Ainsi équipée, chaque maison avait l’air d’une prison ou d’un asile de fous.
Toutes les portes étaient en acier renforcé et l’on sentait, dans chaque
architecture, la volonté de réduire les ouvertures au maximum. La ville était
en réalité constituée d’une juxtaposition de petites forteresses maquillées à
la peinture rose ou blanche et décorées de géraniums.
David s’arrêta étourdi. Devant lui, se
dressaient les ateliers d’une grande forge d’où s’échappait un concert de coups
de marteau. Des grilles, encore marbrées par la morsure bleue des flammes,
refroidissaient contre un mur. Il y en avait assez pour équiper toutes les
cellules d’une prison d’Etat, et le moins qu’on puisse dire c’est qu’on les
avait conçues pour résister aux efforts de bagnards particulièrement baraqués.
Un jet d’étincelles fusa des profondeurs du
hangar, comme un avertissement. David battit prestement en retraite. Dans la
cour d’une maison il vit un poulailler dont les barreaux entrecroisés
constituaient une cage inviolable. Des poulets déplumés se pavanaient au centre
de cette prison dans laquelle on aurait plus volontiers imaginé un tigre ou un
gorille. Les renards étaient donc si féroces dans le coin ? David se passa
la main sur le visage. Il transpirait dur et respirait mal. Un chien s’approcha
derrière un grillage, les crocs découverts. Il était constellé de cicatrices
grossièrement recousues par une main inexperte.
« Un chien de combat, songea David. Comme
celui qui nous a attaqués l’autre jour… »
Des combats de chien, c’était bien là une
distraction de poseurs de pièges. On aimait le sang dans cette ville. Le sang,
et pas beaucoup les étrangers. Il se força à bouger car il devina qu’on
l’épiait. Des rideaux remuaient derrière les fenêtres grillagées. Peut-être
même les commères avaient-elles commencé à se téléphoner de maison en
maison : « Vous avez vu ces gens ? Le gosse qui fouine
partout et la mère qui jette ses seins à la tête de nos maris ? »

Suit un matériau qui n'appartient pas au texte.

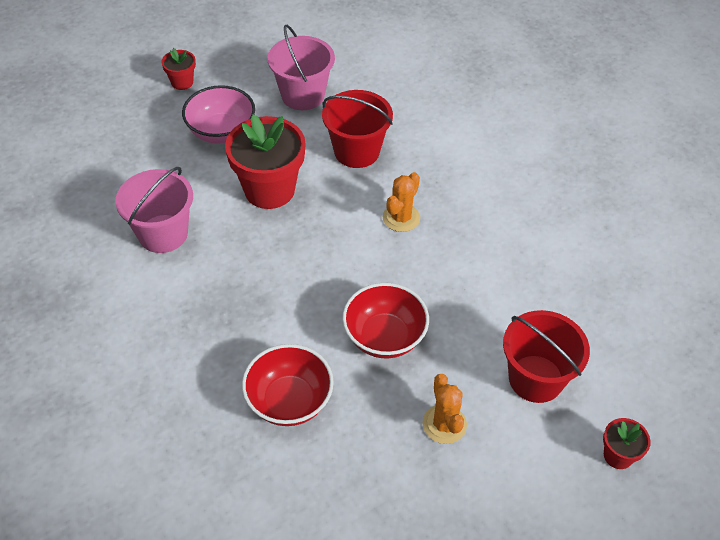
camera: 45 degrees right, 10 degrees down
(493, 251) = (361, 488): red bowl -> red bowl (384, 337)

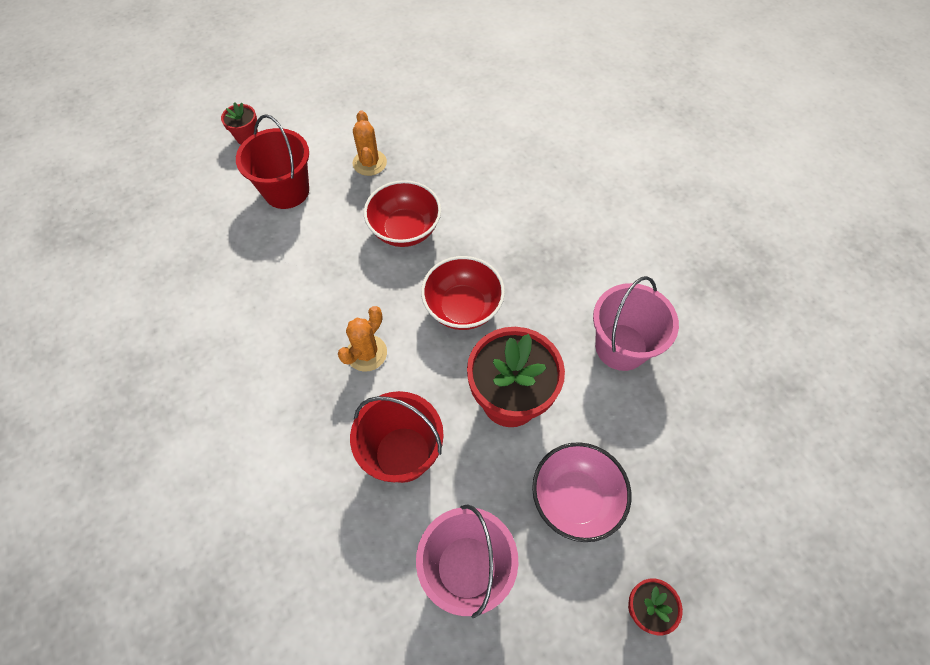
camera: 175 degrees left, 10 degrees up
(289, 401) = (489, 184): red bowl -> red bowl (463, 307)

Un peu plus loin un meuglement lui signala la
présence d’une étable. Une odeur de bouse et de paille mouillée flottait dans
l’air. Tournant la tête, il aperçut des stalles que fermaient des grilles
montant à plus de deux mètres de hauteur. Ce n’était plus une étable, c’était
un zoo ! Un zoo assez solide pour abriter un troupeau de rhinocéros !

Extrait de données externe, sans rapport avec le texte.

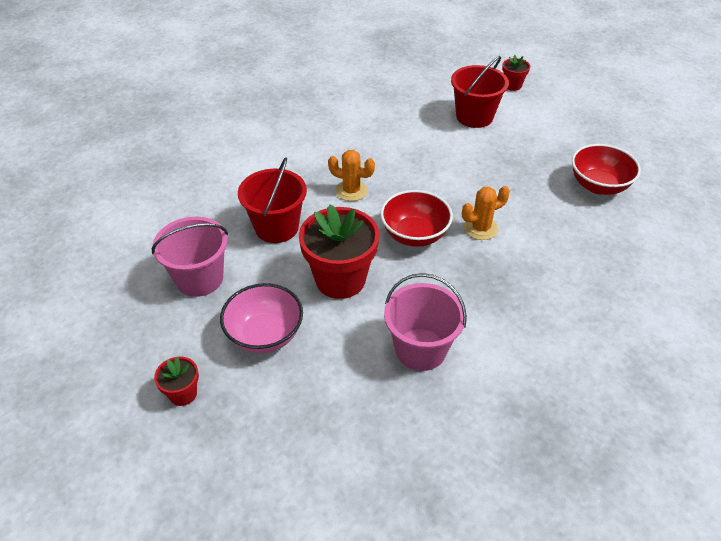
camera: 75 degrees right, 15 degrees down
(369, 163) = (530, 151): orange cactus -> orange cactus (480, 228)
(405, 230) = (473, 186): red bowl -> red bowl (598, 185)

Le souffle coupé, il s’approcha de la barrière.
Les vaches qui remuaient dans la pénombre étaient, elles aussi, couvertes de
cicatrices et de plaies anciennes. Plusieurs d’entre elles arboraient des
cornes brisées ou fendues. Les sutures approximatives qui serpentaient sur leur
cuir donnaient l’impression d’animaux ayant réchappé au tumulte sanglant d’une
corrida, et placés là en convalescence.
Mais c’était idiot ! On ne faisait pas de
corridas avec des vaches laitières. Quant aux rodéos, les animaux n’en
sortaient pas lacérés de la tête à la queue…
L’enfermement les rendait sans doute folles, et
elles se jetaient sur les grilles pour essayer de retrouver leur liberté. Non,
c’était encore plus stupide que le reste.

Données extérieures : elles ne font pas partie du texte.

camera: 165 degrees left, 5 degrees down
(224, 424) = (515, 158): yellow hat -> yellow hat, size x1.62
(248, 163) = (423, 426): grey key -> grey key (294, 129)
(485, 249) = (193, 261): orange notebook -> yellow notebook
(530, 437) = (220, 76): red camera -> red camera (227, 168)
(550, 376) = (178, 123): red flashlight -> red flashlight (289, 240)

La région était infestée de renards et de
coyotes, de lynx aussi, et ces fauves s’infiltraient dans la ville à la nuit
tombée…Mais l’espacement des barreaux n’était pas assez réduit pour tenir à
l’écart. Il lui aurait suffi de s’aplatir au ras du sol pour se glisser entre
les trous de la grille.
David sentait la migraine l’envahir. Cette
ville tenait à la fois du zoo et de la prison. Tout le monde y vivait en cage,
les animaux comme les habitants. Il décida de revenir à la voiture.
(…)
Extrait du livre : « Cauchemar à
louer. » de Serge Brussolo
Un livre pour les
amateurs de fantastique : une famille quitte la grande ville pour aller
s’installer dans un fortin solitaire, témoin d’anciennes batailles, au cœur de
la forêt de Willoughby . David, le jeune
garçon, va très rapidement constater que ses parents ont un comportement
bizarre… Personnellement, j’ai trouvé le langage de cet auteur parfois un peu
trop cru. Quant à l’intrigue, souvent
prévisible, elle ne me laissera pas un souvenir impérissable.